Luckily, it was Unix-to-Windows, which means all #10 octets were replaced with #13#10. First I tried dos2unix with no luck. Then I wrote a program to replace all #13#10 sequences with #10 and crossed my fingers.

It worked. Here it is in all it's inefficient glory. Maybe this will help someone else someday. No guarantees, but it's worth a shot if you're desperate.

import java.io.*;

public class Unmangle
{
public static void main(String[] args) throws Exception
{
InputStream in = new FileInputStream(args[0]);
OutputStream out = new FileOutputStream(args[1]);
int prev = 0;
int b = in.read();
while (b != -1)
{
if (prev == 13 && b != 10)
out.write(13);
if (b != 13)
out.write(b);
prev = b;
b = in.read();
}
if (prev == 13)
out.write(13);
out.close();
in.close();
}
}

Thursday, February 01, 2007

Social Bookmarking == Free Metadata

Metadata is expensive. Librarians aren't the only ones privy to this fact.

I remember the pain we went through in bringing HP's FTP site to the web. The first step was converting the old README files to HTML. Perl made this a snap, but somehow it didn't address the now-more-apparent quality problem. So we slurped it all into a Paradox database had a big metadata entry party.

Ok, the word "party" might be a stretch. There was technically pizza involved, but it was more of a bribe. It lasted days, and nobody really celebrated 'till it was over.

I distinctly remember the phrase "metadata monkey" entering my vernacular at that point.

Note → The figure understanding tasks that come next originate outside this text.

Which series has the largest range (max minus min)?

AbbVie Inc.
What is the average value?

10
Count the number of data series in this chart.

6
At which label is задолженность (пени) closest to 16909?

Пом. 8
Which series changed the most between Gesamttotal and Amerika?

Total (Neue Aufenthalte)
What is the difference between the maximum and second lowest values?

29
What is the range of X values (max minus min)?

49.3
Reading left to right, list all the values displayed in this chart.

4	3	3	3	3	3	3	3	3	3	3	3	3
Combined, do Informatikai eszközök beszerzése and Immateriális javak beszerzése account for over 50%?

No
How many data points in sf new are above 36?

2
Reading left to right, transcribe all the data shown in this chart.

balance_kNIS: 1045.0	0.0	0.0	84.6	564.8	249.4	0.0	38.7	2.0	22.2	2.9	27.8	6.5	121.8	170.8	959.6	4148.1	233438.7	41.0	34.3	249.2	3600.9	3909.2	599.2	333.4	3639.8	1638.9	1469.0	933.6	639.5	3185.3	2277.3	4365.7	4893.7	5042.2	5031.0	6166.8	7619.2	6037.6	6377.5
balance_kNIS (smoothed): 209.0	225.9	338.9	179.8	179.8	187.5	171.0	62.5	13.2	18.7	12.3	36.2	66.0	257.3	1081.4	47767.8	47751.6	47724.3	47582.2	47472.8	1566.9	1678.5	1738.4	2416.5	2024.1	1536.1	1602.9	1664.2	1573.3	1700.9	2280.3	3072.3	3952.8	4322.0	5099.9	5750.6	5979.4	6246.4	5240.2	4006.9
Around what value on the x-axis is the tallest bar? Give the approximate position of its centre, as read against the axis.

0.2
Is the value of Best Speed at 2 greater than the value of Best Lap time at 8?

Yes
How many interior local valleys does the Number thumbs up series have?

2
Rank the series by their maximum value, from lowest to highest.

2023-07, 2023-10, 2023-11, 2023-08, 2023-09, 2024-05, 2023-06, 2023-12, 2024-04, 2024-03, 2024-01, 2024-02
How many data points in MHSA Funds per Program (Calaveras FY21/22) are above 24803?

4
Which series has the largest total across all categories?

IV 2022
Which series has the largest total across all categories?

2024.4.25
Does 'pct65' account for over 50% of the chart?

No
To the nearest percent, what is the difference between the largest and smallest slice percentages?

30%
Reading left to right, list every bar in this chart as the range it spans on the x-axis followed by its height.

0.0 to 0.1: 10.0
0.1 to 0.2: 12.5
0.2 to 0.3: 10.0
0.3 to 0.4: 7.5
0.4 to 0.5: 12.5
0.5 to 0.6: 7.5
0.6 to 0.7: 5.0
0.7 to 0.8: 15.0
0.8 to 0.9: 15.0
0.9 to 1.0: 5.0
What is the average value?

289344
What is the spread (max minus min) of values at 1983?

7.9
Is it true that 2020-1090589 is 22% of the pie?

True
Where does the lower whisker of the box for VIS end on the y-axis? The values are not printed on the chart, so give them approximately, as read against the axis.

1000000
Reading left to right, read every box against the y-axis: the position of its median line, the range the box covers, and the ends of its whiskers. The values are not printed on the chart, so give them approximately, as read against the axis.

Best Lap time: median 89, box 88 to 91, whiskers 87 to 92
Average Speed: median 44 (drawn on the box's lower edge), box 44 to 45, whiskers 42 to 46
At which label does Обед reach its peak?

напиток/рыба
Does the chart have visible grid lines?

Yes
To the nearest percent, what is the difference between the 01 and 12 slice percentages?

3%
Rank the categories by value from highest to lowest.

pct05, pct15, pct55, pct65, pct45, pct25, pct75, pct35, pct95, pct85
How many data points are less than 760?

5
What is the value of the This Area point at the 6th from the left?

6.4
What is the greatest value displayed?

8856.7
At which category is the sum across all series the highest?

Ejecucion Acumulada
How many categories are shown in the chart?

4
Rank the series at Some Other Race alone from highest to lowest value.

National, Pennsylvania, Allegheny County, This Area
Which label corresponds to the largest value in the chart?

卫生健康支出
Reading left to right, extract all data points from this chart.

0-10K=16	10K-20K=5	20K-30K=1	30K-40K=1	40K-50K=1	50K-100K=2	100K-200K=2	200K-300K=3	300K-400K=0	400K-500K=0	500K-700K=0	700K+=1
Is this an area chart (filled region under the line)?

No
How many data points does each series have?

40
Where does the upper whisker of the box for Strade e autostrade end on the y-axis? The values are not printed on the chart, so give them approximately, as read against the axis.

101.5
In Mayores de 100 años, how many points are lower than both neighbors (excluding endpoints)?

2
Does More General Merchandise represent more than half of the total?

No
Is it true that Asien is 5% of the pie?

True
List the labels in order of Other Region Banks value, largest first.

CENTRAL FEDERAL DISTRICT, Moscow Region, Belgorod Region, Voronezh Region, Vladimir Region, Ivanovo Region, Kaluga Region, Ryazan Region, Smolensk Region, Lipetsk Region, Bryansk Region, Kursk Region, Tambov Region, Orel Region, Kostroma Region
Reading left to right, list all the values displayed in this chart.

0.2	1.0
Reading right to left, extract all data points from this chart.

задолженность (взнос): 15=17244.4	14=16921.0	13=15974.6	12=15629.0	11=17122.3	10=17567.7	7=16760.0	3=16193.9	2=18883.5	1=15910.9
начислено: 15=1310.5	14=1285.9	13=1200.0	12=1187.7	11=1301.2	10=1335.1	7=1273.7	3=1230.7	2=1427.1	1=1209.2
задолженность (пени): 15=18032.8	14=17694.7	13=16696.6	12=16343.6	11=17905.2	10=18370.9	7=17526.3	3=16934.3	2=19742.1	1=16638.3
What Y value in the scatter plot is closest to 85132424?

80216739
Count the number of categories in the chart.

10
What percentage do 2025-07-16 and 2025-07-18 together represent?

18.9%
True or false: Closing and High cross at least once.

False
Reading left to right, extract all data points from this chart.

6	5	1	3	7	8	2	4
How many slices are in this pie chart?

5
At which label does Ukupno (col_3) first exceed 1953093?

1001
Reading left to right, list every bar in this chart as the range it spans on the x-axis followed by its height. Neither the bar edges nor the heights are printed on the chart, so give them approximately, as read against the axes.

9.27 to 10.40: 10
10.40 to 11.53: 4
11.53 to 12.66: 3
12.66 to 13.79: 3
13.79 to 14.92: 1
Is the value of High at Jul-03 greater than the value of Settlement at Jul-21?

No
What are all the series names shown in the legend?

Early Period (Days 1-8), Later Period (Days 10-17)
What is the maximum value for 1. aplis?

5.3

I don't have anything against monkeys. Monkeys are cute. Monkeys at keyboards are even cuter. But metadata entry has long been viewed as a thankless job.

Now, sites like del.icio.us have figured out a way to get metadata monkeys to work for free. The incentive? Not pizza, not even bananas: just the ability to store our own descriptions, share those descriptions with others, and access it all from anywhere.

It makes me wonder about the role of the library in creating authoritative, versus curating social, metadata.

Sunday, January 28, 2007

Resources, Representations, Repositories, and RDF

Last week, Carl Lagoze gave an update on the OAI-ORE work at Open Repositories '07. ORE is a new project that intends to specify how heterogeneous repositories can exchange information about the digital objects they hold. Although they're not necessarily going after a new protocol, I still think of it as taking OAI-PMH to the next level. It's not just about metadata anymore.

For me, the most interesting parts of the talk were webarch-related. It all started with the statement (to paraphrase) "we must build on the web architecture". Carl then pointed out how representations are essentially second-class citizens on the web.

That got me thinking. At the most basic level, repositories are all about managing bitstreams (whether they're considered data or metadata). In webarch, bitstreams seem to equate to what they call "representation data". And a representation is defined by how it relates to a resource:
"A representation is data that encodes information about resource state."
So, in w3c-speak, a repository manages representation data. Okay, that's just a terminology change. But what about this statement:
"For robustness, Web architecture promotes independence between an identifier and the state of the identified resource."
That makes a whole lot of sense for the web when you consider how often web pages change. But what does it mean for repositories? How do we manage bitstreams if we can't identify them? The answer must be one of the following:
  • Indirect identification. Identify the associated "resource" in order the work with the bitstream(s).
  • Reification. Elevate the bitstream to a "resource" so we can talk about it.
How about if we want to model the repository as an RDF graph? Well, we know that representations can have metadata in addition to the payload. So in order to do this modeling, we need to reify. Internal to a repository, representation triples might look something like:

representationA represents urn:example:someTextFile
representationA contentType "text/plain"
representationA payloadLocation "/path/to/someTextFile.txt"

I think the OAI-ORE work is going to attempt something like the above: a model (and maybe a format?) for expressing resource-representation information in a repository-neutral way. It will be interesting to see what pops out.